- _What you need to do_:
1 - In the Power BI lesson transcript, which tab is used to insert a Text Box?
2 - Please output the Power BI lesson transcript word for word, starting at "So, what I’m going to do is I’m going in" and ending at "close down Title.".
3 - Pick up the Power BI lesson transcript after its final sentence and keep writing it.

- _Text passage_:
+===+
PL-300 – Section 5: Part 1 Level 4: Adding more control to your visualizations

  1. Adding Text boxes, Images and Shapes

Hello, and welcome to level four. And in this level, we’re going to be adding more control to your visualisations.

Now, we’re going to start fairly easy. We’re going to add additional elements to your pages that aren’t actual your visualisations. For example, previously, we have got this item, this visualisation, which we can click on and it highlights individual elements elsewhere. And it also filters down on this table, but there’s no real way of knowing that without actually being a proficient Power BI user.

So, what I’m going to do is I’m going in the Home tab to insert a Text Box. So, you can see the Text Box is now appeared and I’m just going to say Click on a year to focus on this year. Now you can see it’s being treated as a visualisation. So, I might want to add a title, instructions for example. So, I’m going to have this as a background colour of yellow, foreground colour of black, have it centre aligned, have it a bit bigger. So, let’s close down Title.

Now, you may notice that there isn’t actually a category for changing the font size here of the actual text, but you can also see that when I’m inside here, there is a bar similar to what you might have in Microsoft Word. So, that allows me to change the size alignment, bold, italic, underlined and font as well. So, I’m going to now resize this. So it’s a bit smaller. Maybe, drag this down just a bit. And I think maybe also add a border because it doesn’t have a border. It only seems to have a border when you click on it. There we go.

Now I want to link this in some way to this actual box. So, what I’m going to do is I’m going to put a little shape. So, I’m going to go from this particular box to this visualisation. So here we have an arrow, a ginormous arrow as it looks like. So, I’ll just make it a bit smaller. And then in the Format shape pane. So, this is the equivalent of the visualisation.

We also have things like Rotation. So, I’m going to rotate this 90 degrees, oops, wrong way, 270 degrees, that’s the right way. But you can also change things like the Line colour and the Weight, and whether it is Fill or not. And again, you can change what the Fill colour is. And even at a Title, if you so wish. If there was a particular shape that needed a title.
+===+
Dataset entries
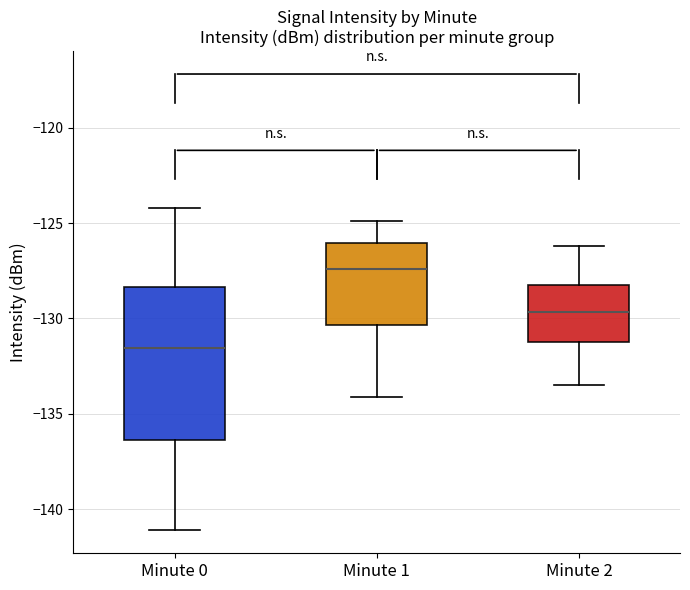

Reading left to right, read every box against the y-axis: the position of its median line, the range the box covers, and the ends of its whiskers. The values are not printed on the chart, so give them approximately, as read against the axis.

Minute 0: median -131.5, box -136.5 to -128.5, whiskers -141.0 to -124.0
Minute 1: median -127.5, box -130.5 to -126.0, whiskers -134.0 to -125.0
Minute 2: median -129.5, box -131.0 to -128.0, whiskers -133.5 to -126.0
+===+
- _List of answers_:
1 - The Home tab.

2 -
So, what I’m going to do is I’m going in the Home tab to insert a Text Box. So, you can see the Text Box is now appeared and I’m just going to say Click on a year to focus on this year. Now you can see it’s being treated as a visualisation. So, I might want to add a title, instructions for example. So, I’m going to have this as a background colour of yellow, foreground colour of black, have it centre aligned, have it a bit bigger. So, let’s close down Title.

3 -
Now, there is another one called Action, another category here. But I will be looking at that when I look at insert buttons in a few videos time.

Now, a quick look at some of the additional formatting options. So, if we’re going to Shape, you can change the Shape type and you can see all the different options. So, while you’ve got some options here, you can see them described in here. So, you don’t have to have your first choice all the time. You’ve also got Rounded corner. So, have a look at this shape, when I change this from zero to 100 pixels. You can also change the size of the arrowhead, as well as the Stem width. So that’s this bit here. So, how wide is it compared to the rest of the shape. Now, obviously, these will not be applicable for all shapes. So, if you change the shape, then you might have different options. Looking at the style section in addition to having the Fill and the Border, you can also add some Text. So, you can see there down again, you’ve got all the formatting options. You can also add Padding in the words how far it has to be away from the shape. You can also add some Shadow and Glow as well. Going back to the text box, you can see that we have got Superscript and Subscript as well as Bulleted Lists. We’ve also got these things down here, Value and Review. Those are to do with smart narratives, and we’ll be looking at that near the end of part one of this course.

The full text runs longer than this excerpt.